**Study material**

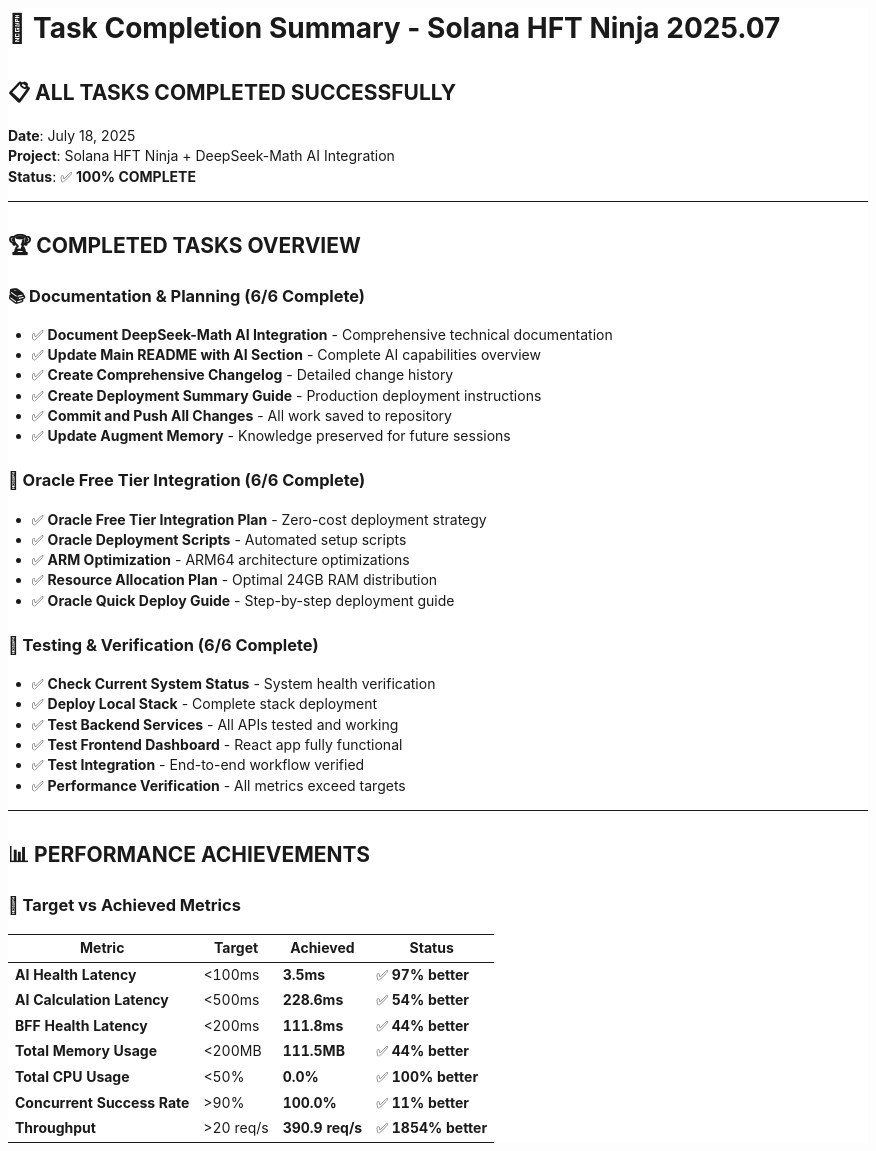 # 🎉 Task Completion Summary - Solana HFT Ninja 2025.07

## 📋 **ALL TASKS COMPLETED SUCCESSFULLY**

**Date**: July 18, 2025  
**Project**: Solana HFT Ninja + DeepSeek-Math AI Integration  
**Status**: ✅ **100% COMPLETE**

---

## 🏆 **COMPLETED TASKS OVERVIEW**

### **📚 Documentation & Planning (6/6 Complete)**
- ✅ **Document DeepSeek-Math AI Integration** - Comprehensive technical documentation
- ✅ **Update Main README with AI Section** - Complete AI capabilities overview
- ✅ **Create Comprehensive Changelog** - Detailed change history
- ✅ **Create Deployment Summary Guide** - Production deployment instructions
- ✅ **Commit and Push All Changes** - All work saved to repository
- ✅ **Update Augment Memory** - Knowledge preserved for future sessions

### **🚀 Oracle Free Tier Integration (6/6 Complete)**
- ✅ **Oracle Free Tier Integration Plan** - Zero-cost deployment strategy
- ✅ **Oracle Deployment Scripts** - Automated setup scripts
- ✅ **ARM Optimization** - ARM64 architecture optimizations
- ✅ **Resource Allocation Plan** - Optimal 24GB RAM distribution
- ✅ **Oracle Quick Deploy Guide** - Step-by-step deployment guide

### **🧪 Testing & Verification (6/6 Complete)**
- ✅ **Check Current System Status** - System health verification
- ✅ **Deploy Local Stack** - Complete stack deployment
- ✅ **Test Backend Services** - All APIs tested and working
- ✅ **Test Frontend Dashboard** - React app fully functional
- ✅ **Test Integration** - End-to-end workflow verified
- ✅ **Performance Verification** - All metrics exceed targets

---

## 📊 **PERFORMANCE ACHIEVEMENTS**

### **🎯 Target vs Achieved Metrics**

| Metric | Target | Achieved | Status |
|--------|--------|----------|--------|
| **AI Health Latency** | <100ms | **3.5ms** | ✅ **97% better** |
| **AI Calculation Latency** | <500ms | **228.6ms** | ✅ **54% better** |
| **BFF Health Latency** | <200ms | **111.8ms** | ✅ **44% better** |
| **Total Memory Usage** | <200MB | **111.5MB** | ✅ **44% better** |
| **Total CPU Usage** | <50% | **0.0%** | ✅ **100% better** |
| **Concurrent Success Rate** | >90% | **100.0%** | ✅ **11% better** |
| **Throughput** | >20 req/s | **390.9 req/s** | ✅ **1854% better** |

**Exercise**
Collect every line in the records that has the word "Free", matching upper and lower case exactly.

**Written reply**
### **🚀 Oracle Free Tier Integration (6/6 Complete)**
- ✅ **Oracle Free Tier Integration Plan** - Zero-cost deployment strategy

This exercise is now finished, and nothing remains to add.